GT DETECTION
Pursue26 opened this issue · 3 comments
For the anno_ bbox.mat on the HICO-DET datasets, when a HOI action GT label (e.g, ride horse) is given from an image, and it is based on a GT human box (named H1) and a GT object box (named O1).
BUT, there may also be another HOI action (e.g, sit on horse), and it is also based on H1 (named H2) and O1 (named O2), but the detection coordinates may be slightly different from the H1, O1. This phenomenon usually exists in GT anno_bbox.mat file on the HICO-DET datasets.
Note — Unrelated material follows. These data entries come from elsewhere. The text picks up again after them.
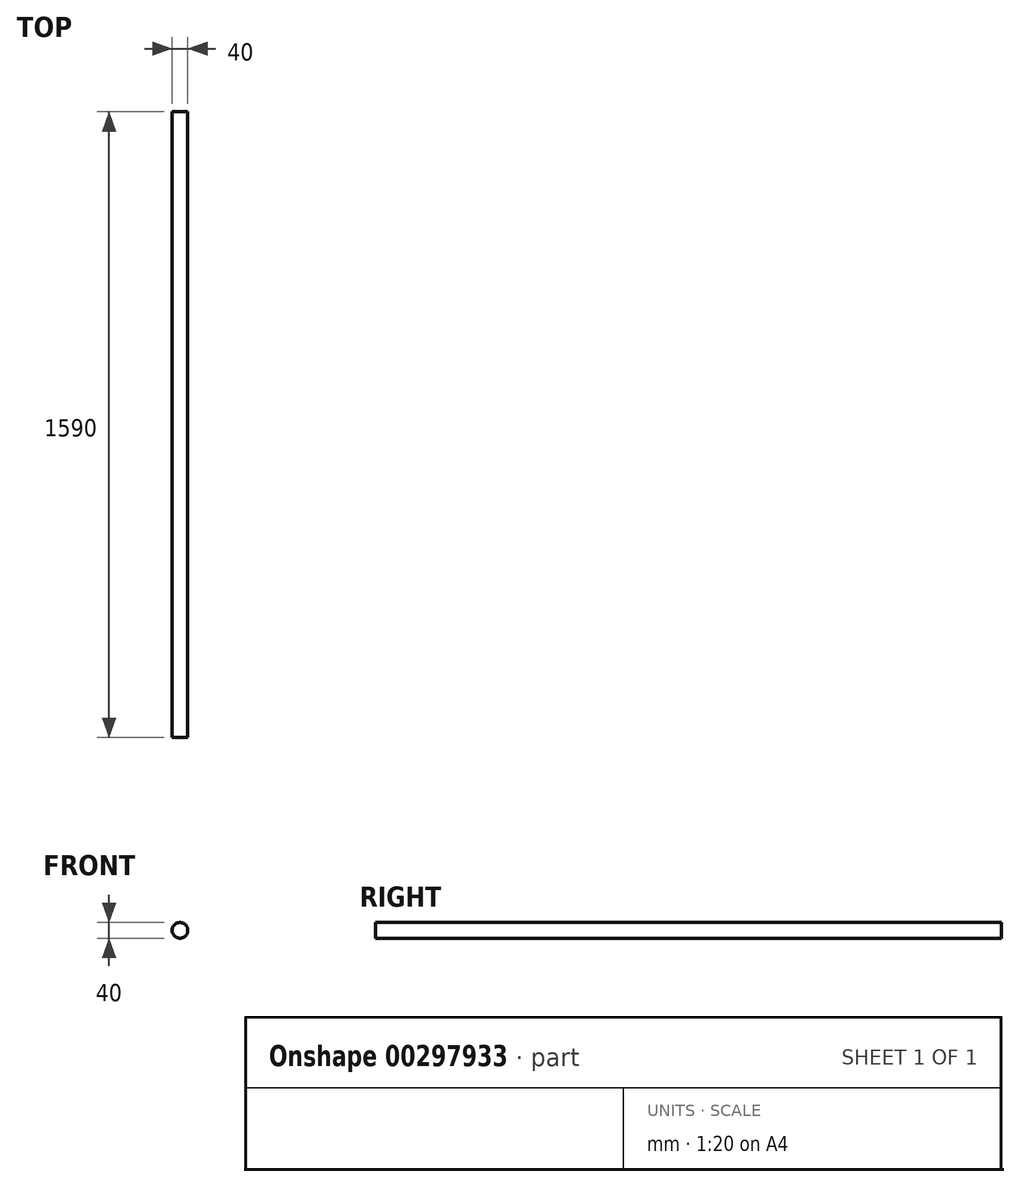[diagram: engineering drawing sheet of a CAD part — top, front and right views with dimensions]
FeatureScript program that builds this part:
annotation { "Feature Type Name" : "Feature", "Feature Type Description" : "" }
export const myFeature = defineFeature(function(context is Context, id is Id, definition is map)
    precondition{}
    {
        {
            var Q0;
            Q0=qCreatedBy(makeId("Front.planeOp"),FACE);
            var sketch = newSketch(context, id + "F0", { "sketchPlane" : qUnion([Q0])});
            skCircle(sketch, "E0", {"center": v(0, 0) * mm, "radius": 20 * mm});
            skSolve(sketch);
        }
        {
            var Q0;
            Q0=makeQuery(id+"F0.imprint","IMPRINT",FACE,{"disambiguationData":[TD([[makeQuery(id+"F0.imprint","IMPRINT",EDGE,{"derivedFrom":sQuery(id+"F0.wireOp",EDGE,"E0")}),1.0]])]});
            extrude(context, id + "F1", {"entities" : qUnion([Q0]), "endBound" : BoundingType.SYMMETRIC, "depth" : 1590 * mm});
        }
    });
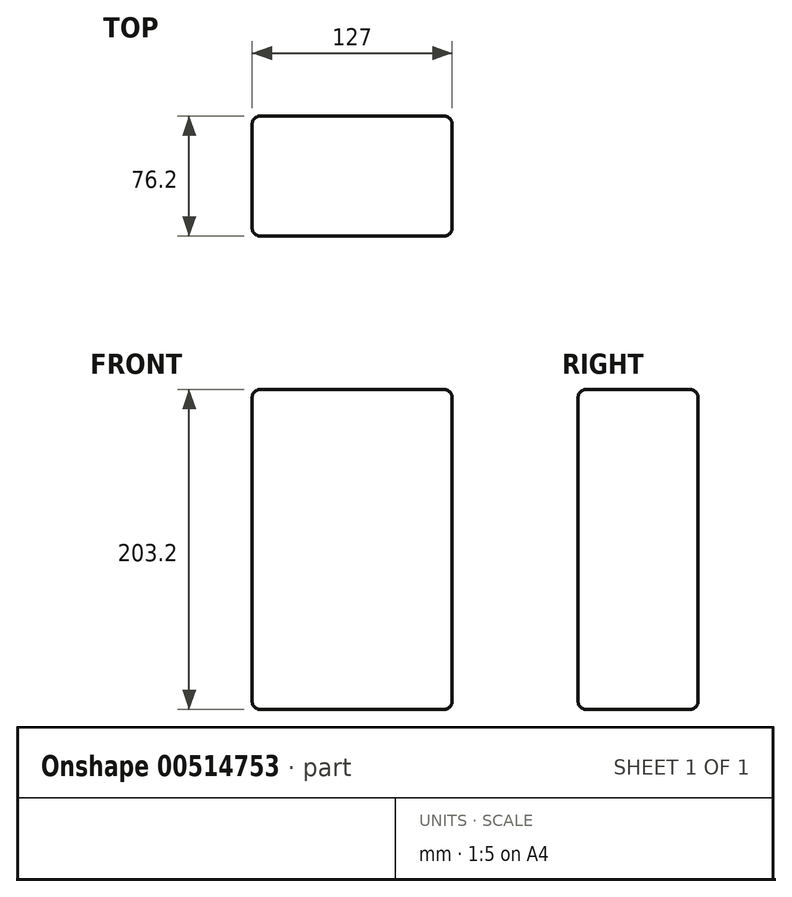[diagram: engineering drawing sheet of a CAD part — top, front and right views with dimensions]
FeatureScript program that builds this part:
annotation { "Feature Type Name" : "Feature", "Feature Type Description" : "" }
export const myFeature = defineFeature(function(context is Context, id is Id, definition is map)
    precondition{}
    {
        {
            var Q0;
            Q0=qCreatedBy(makeId("Right.planeOp"),FACE);
            var sketch = newSketch(context, id + "F0", { "sketchPlane" : qUnion([Q0])});
            skLineSegment(sketch, "E0.bottom", {"start": v(-29.02, 139.92) * mm, "end": v(47.18, 139.92) * mm});
            skLineSegment(sketch, "E0.top", {"start": v(-29.02, -63.28) * mm, "end": v(47.18, -63.28) * mm});
            skLineSegment(sketch, "E0.left", {"start": v(-29.02, 139.92) * mm, "end": v(-29.02, -63.28) * mm});
            skLineSegment(sketch, "E0.right", {"start": v(47.18, 139.92) * mm, "end": v(47.18, -63.28) * mm});
            skSolve(sketch);
        }
        {
            var Q0;
            Q0 = qSketchRegion(id + "F0", true);
            extrude(context, id + "F1", {"entities" : qUnion([Q0]), "depth" : 127 * mm, "offsetDistance" : 25.4 * mm});
        }
        {
            var Q0;
            Q0=makeQuery(id+"F1.opExtrude","SWEPT_FACE",FACE,{"disambiguationData":[OSD([sQuery(id+"F0.wireOp",EDGE,"E0.left")])]});
            var Q1;
            Q1=makeQuery(id+"F1.opExtrude","CAP_FACE",FACE,{"disambiguationData":[OSD([sQuery(id+"F0.wireOp",EDGE,"E0.bottom"),sQuery(id+"F0.wireOp",EDGE,"E0.top"),sQuery(id+"F0.wireOp",EDGE,"E0.left"),sQuery(id+"F0.wireOp",EDGE,"E0.right")])],"isStart":false});
            var Q2;
            Q2=makeQuery(id+"F1.opExtrude","SWEPT_FACE",FACE,{"disambiguationData":[OSD([sQuery(id+"F0.wireOp",EDGE,"E0.bottom")])]});
            var Q3;
            Q3=makeQuery(id+"F1.opExtrude","CAP_FACE",FACE,{"disambiguationData":[OSD([sQuery(id+"F0.wireOp",EDGE,"E0.bottom"),sQuery(id+"F0.wireOp",EDGE,"E0.top"),sQuery(id+"F0.wireOp",EDGE,"E0.left"),sQuery(id+"F0.wireOp",EDGE,"E0.right")])],"isStart":true});
            var Q4;
            Q4=makeQuery(id+"F1.opExtrude","CAP_EDGE",EDGE,{"disambiguationData":[OSD([sQuery(id+"F0.wireOp",EDGE,"E0.top")])],"isStart":false});
            var Q5;
            Q5=makeQuery(id+"F1.opExtrude","SWEPT_FACE",FACE,{"disambiguationData":[OSD([sQuery(id+"F0.wireOp",EDGE,"E0.right")])]});
            fillet(context, id + "F2", {"entities" : qUnion([Q0, Q1, Q2, Q3, Q4, Q5]), "radius" : 5.08 * mm, "tangentPropagation" : true, "allowEdgeOverflow" : false});
        }
    });
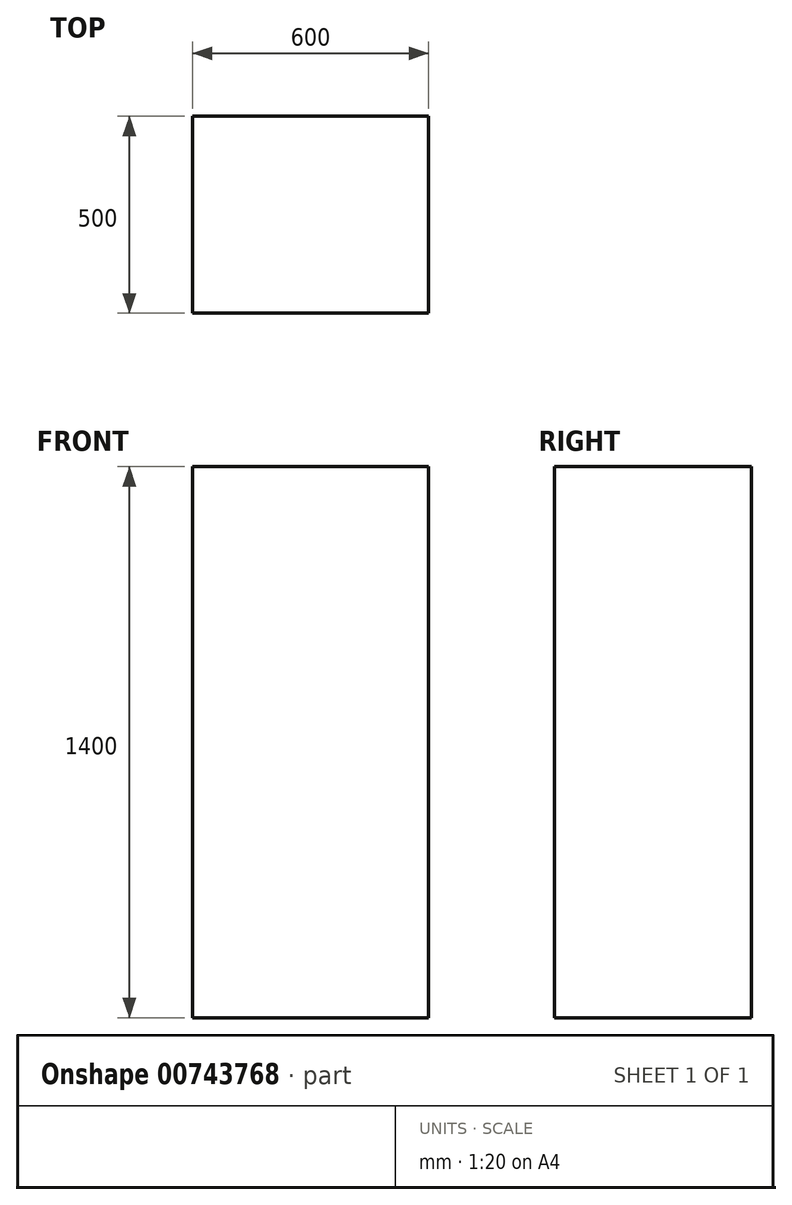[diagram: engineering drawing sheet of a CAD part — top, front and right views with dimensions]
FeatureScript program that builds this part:
annotation { "Feature Type Name" : "Feature", "Feature Type Description" : "" }
export const myFeature = defineFeature(function(context is Context, id is Id, definition is map)
    precondition{}
    {
        {
            var Q0;
            Q0=qCreatedBy(makeId("Front.planeOp"),FACE);
            var sketch = newSketch(context, id + "F0", { "sketchPlane" : qUnion([Q0])});
            skLineSegment(sketch, "E0.bottom", {"start": v(-428.4, 690.26) * mm, "end": v(171.6, 690.26) * mm});
            skLineSegment(sketch, "E0.top", {"start": v(-428.4, -709.74) * mm, "end": v(171.6, -709.74) * mm});
            skLineSegment(sketch, "E0.left", {"start": v(-428.4, 690.26) * mm, "end": v(-428.4, -709.74) * mm});
            skLineSegment(sketch, "E0.right", {"start": v(171.6, 690.26) * mm, "end": v(171.6, -709.74) * mm});
            skSolve(sketch);
        }
        {
            var Q0;
            Q0 = qSketchRegion(id + "F0", true);
            extrude(context, id + "F1", {"entities" : qUnion([Q0]), "oppositeDirection" : true, "depth" : 500 * mm, "offsetDistance" : 25 * mm});
        }
    });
I want to know whether your GT DETECTION regards the above H-O pairs as two samples (i.e., H1-O1 and H2-O2) or one sample (i.e., H1-O1 or H2-O2) . Then these samples are fed into your prediction network.
Thank you.
Since the labeling process of HICO-DET, one person may have multi-box with a slight difference. In our GT test, we did not fuse these "jittered'' boxes but directly input them into the model and run the evaluation, i.e., as two samples.
get.
I also want to ask about your HICO-DET Detector from DRG, do you use the test_HICO_finetuned_v3.pkl file provided by DRG paper for performance evaluation?
We have reorganized the file into our format (the one provided in our repo), but the boxes and threshold are the same as DRG.